As we produce knowledge about our immediate urban contexts, this knowledge transforms us into activists. Self-reflexivity about our roles as researchers of urban contexts gets heightened as soon as we raise questions. It is the  moment of articulating these questions that transforms us into political beings and it is this moment that remains the point of inspiration for our activism.  However the relationship between knowledge and politics is linked directly to its accessibility: more people who access it, participate in it and produce it,  the more political it becomes.

4. The User Generated City

Neighbourhoods that have been directly produced by their inhabitants embody knowledge about buildings, construction and urbanism. Incidentally the majority of human settlements around the world are of this nature. And if we believe Mike Davis’ apocalyptic predictions they are growing at ‘alarming’ rates, becoming ever more complex and impenetrable. We would rather see such neighbourhoods, which have grown outside of the formal planning and development paradigm as  knowledge systems, with their own modes interaction and engagements.

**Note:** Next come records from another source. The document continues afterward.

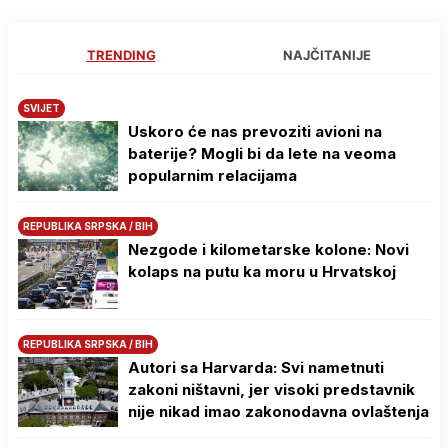
TRENDING
NAJČITANIJE
SVIJET
Uskoro će nas prevoziti avioni na
baterije? Mogli bi da lete na veoma
popularnim relacijama
REPUBLIKA SRPSKA / BIH
Nezgode i kilometarske kolone: Novi
kolaps na putu ka moru u Hrvatskoj
REPUBLIKA SRPSKA / BIH
Autori sa Harvarda: Svi nametnuti
zakoni ništavni, jer visoki predstavnik
nije nikad imao zakonodavna ovlaštenja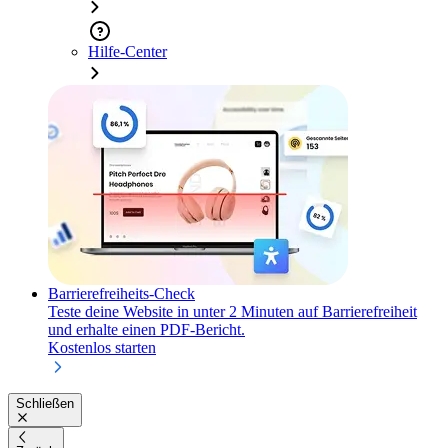
Hilfe-Center
Barrierefreiheits-Check
Teste deine Website in unter 2 Minuten auf Barrierefreiheit
und erhalte einen PDF-Bericht.
Kostenlos starten
Schließen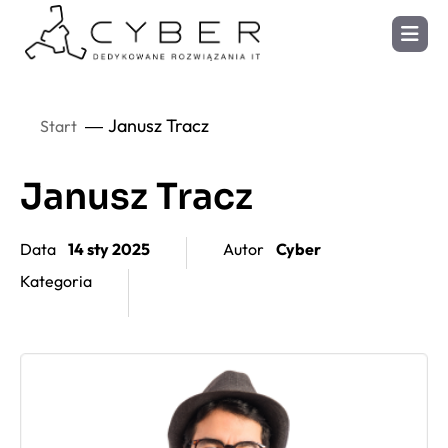
Janusz Tracz
Start
Janusz Tracz
Data
14 sty 2025
Autor
Cyber
Kategoria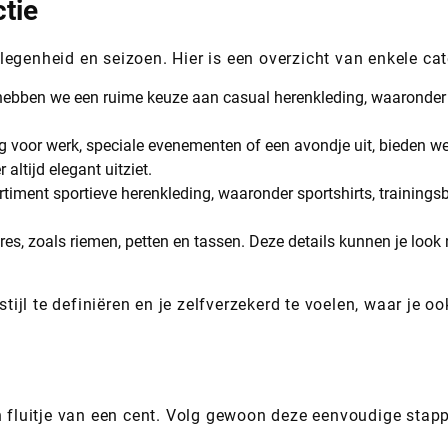
tie
egenheid en seizoen. Hier is een overzicht van enkele cat
bben we een ruime keuze aan casual herenkleding, waaronder co
ng voor werk, speciale evenementen of een avondje uit, bieden w
altijd elegant uitziet.
timent sportieve herenkleding, waaronder sportshirts, trainings
s, zoals riemen, petten en tassen. Deze details kunnen je look 
stijl te definiëren en je zelfverzekerd te voelen, waar je oo
n fluitje van een cent. Volg gewoon deze eenvoudige stap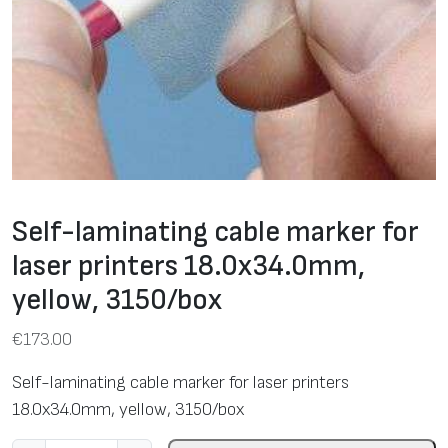
Self-laminating cable marker for
laser printers 18.0х34.0mm,
yellow, 3150/box
€
173.00
Self-laminating cable marker for laser printers
18.0х34.0mm, yellow, 3150/box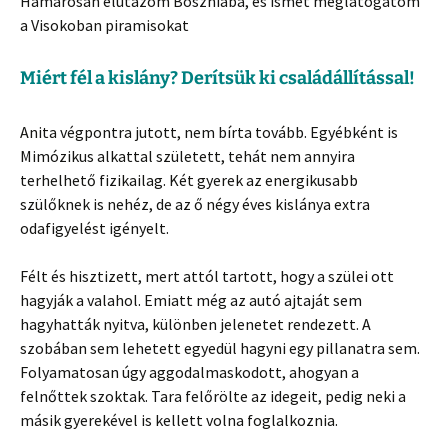
Hamarosan elutazom Boszniába, és ismét meglátogatom
a Visokoban piramisokat
Miért fél a kislány? Derítsük ki családállítással!
Anita végpontra jutott, nem bírta tovább. Egyébként is
Mimózikus alkattal született, tehát nem annyira
terhelhető fizikailag. Két gyerek az energikusabb
szülőknek is nehéz, de az ő négy éves kislánya extra
odafigyelést igényelt.
Félt és hisztizett, mert attól tartott, hogy a szülei ott
hagyják a valahol. Emiatt még az autó ajtaját sem
hagyhatták nyitva, különben jelenetet rendezett. A
szobában sem lehetett egyedül hagyni egy pillanatra sem.
Folyamatosan úgy aggodalmaskodott, ahogyan a
felnőttek szoktak. Tara felőrölte az idegeit, pedig neki a
másik gyerekével is kellett volna foglalkoznia.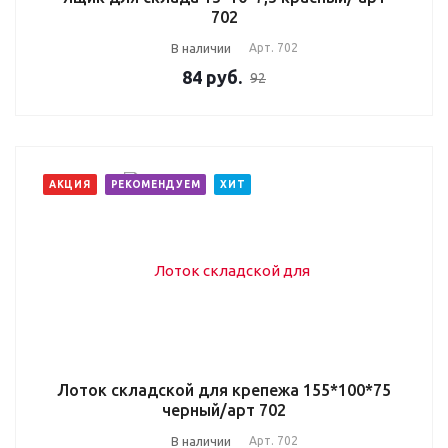
702
В наличии
Арт.
702
84
руб.
92
АКЦИЯ
РЕКОМЕНДУЕМ
ХИТ
Лоток складской для крепежа 155*100*75
черный/арт 702
В наличии
Арт.
702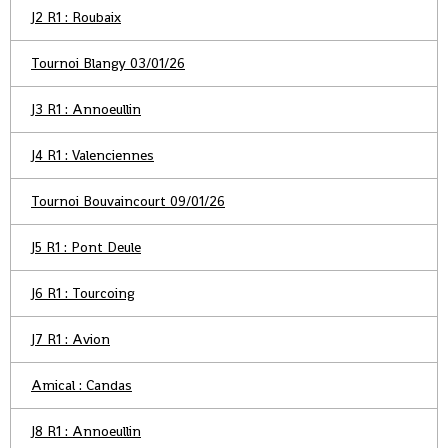
J2 R1 : Roubaix
Tournoi Blangy 03/01/26
J3 R1 : Annoeullin
J4 R1 : Valenciennes
Tournoi Bouvaincourt 09/01/26
J5 R1 : Pont Deule
J6 R1 : Tourcoing
J7 R1 : Avion
Amical : Candas
J8 R1 : Annoeullin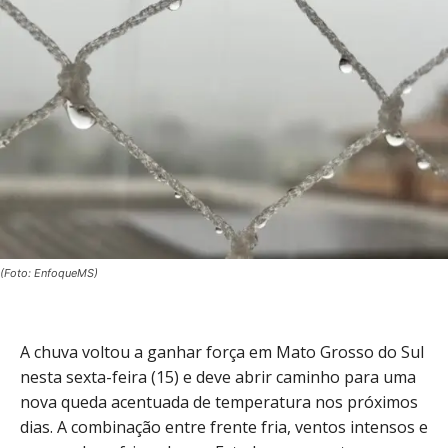
(Foto: EnfoqueMS)
A chuva voltou a ganhar força em Mato Grosso do Sul
nesta sexta-feira (15) e deve abrir caminho para uma
nova queda acentuada de temperatura nos próximos
dias. A combinação entre frente fria, ventos intensos e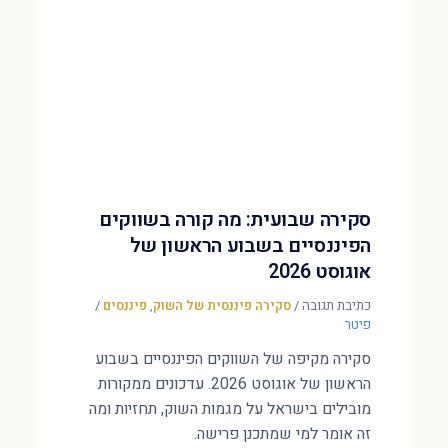
סקירה שבועית: מה קורה בשווקים
הפיננסיים בשבוע הראשון של
אוגוסט 2026
כתיבת תגובה
/
סקירה פיננסית של השוק
,
פיננסים
/
פיטר
סקירה מקיפה של השווקים הפיננסיים בשבוע
הראשון של אוגוסט 2026. עדכונים ממקורות
מובילים בישראל על מגמות השוק, תחזיות ומה
זה אומר למי שמתכנן פרישה.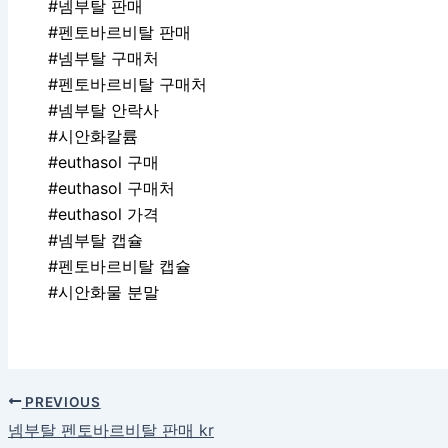
#넴부탈 판매
#펜토바르비탈 판매
#넴부탈 구매처
#펜토바르비탈 구매처
#넴부탈 안락사
#시안화칼륨
#euthasol 구매
#euthasol 구매처
#euthasol 가격
#넴부탈 캡슐
#펜토바르비탈 캡슐
#시안화물 분말
PREVIOUS
넴부탈 펜토바르비탈 판매 kr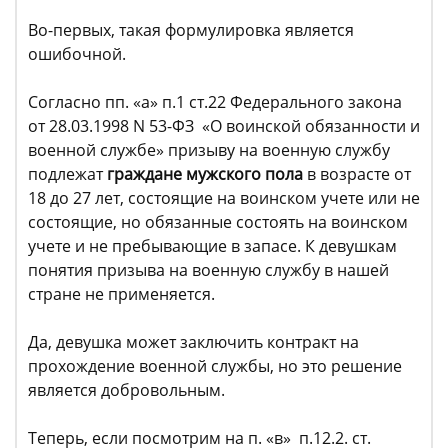
Во-первых, такая формулировка является
ошибочной.
Согласно пп. «а» п.1 ст.22 Федерального закона
от 28.03.1998 N 53-ФЗ «О воинской обязанности и
военной службе» призыву на военную службу
подлежат
граждане мужского пола
в возрасте от
18 до 27 лет, состоящие на воинском учете или не
состоящие, но обязанные состоять на воинском
учете и не пребывающие в запасе. К девушкам
понятия призыва на военную службу в нашей
стране не применяется.
Да, девушка может заключить контракт на
прохождение военной службы, но это решение
является добровольным.
Теперь, если посмотрим на п. «в» п.12.2. ст.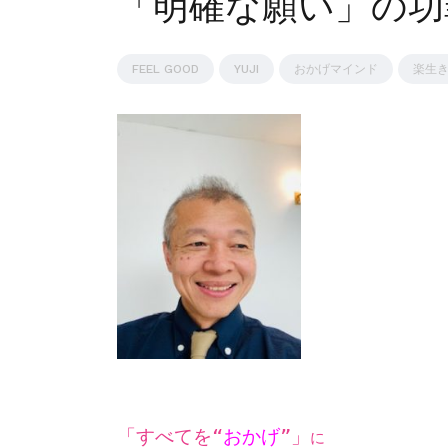
「明確な願い」の功
FEEL GOOD
YUJI
おかげマインド
楽生
「すべてを“
おかげ
”」
に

5. Community and Participation


Community is about both creating and being created by local modes of communication and knowledge sharing. “It is clearly no linguistic accident that “community” and “communication” share the Latin root communis, “in common.” Communities comprise people with common interests who communicate with each other.” (Melvin Webber, 1964). Participation is essentially about immersing oneself in the process, which in the urban context, means getting involved in its production. There can be no participation without communities and communication systems.